Self-employment is easier if you’re not at the mercy of health-insurance companies

I am thankful every day that my wife has a good job that includes affordable health insurance for our family. But seeing the Republican Party attempt to demolish the Affordable Care Act over the past few months has made me even more appreciative of being a kept man.

For as long as I’ve been self-employed, I’ve been able to tell myself that if my wife’s job ever went away, the ACA would give us a fair shot at keeping health insurance for the three of us–even today, the rates I see quoted at HealthCare.gov remain reasonable. Meanwhile, not having to worry about exceeding lifetime coverage caps (my friend Kate Washington’s testimony about the costs of her husband Brad’s treatments for cancer are essential reading) or being judged to have a pre-existing condition takes a lot of anxiety off my mind.

Most of the GOP’s proposed replacements for the ACA would have taken a hammer to some if not all of those protections. It’s possible that my wife’s premiums would have dropped as a result.

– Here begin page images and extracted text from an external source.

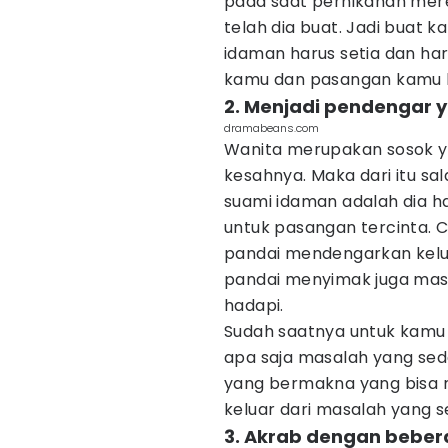
pada saat pernikahan merek
telah dia buat. Jadi buat 
idaman harus setia dan haru
kamu dan pasangan kamu 
2. Menjadi pendengar 
dramabeans.com
Wanita merupakan sosok yan
kesahnya. Maka dari itu sal
suami idaman adalah dia h
untuk pasangan tercinta. 
pandai mendengarkan keluh
pandai menyimak juga ma
hadapi.
Sudah saatnya untuk kamu
apa saja masalah yang sed
yang bermakna yang bisa
keluar dari masalah yang s
3. Akrab dengan beber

But we don’t want to trim that bill at the cost of screwing over other people.

Like, for example, self-employed friends who get their coverages on ACA exchanges. Tom Bridge and his wife Tiffany each run tech consultancies in D.C., and without the law’s protection they’d be looking at vastly higher coverage for themselves and their son. He’s tweeted often and well about how this product of the Democratic Party has allowed him to build a business.

Friday morning’s Senate defeat (thanks, Senators Collins, McCain and Murkowski and all 48 of their Democratic colleagues) against the latest in a long line of ACA-gutting bills drafted in secret and in haste should ease the existential dread they and many others have been feeling.

(President Trump being President Trump, he won’t shut up on Twitter about how the GOP should keep trying to kill “Obamacare” despite its unbroken record of failure so far. He’s the Black Knight of American politics on this subject.)

It does not, however, end the need to fix what’s wrong with the ACA in some markets. Another freelancer friend, Seattle-based tech writer Glenn Fleishman, has seen his costs climb to “ridiculous” levels–as in $20,000 this year. He’s now seeking full-time employment to escape that.

Now would be a great time for the Republican Party to accept that Americans have decided health insurance shouldn’t be left as a privilege, then bring some business smarts towards crafting the most efficient, choice-driven way to meet that goal. Since most other industrialized countries achieved universal coverage long ago, there’s a huge variety of ideas for them to steal, and which Republicans could have learned from over the past seven years instead of repeatedly staging stunt votes against the ACA.

The party that constantly says it speaks for entrepreneurs should be able to sell this as making it easier for people to start a business and create jobs. Or the GOP can continue to try to tear down this part of President Obama’s legacy, all so the self-employed can once again be “free” to run into the embrace of a large corporation if they don’t want to have to worry about getting sick.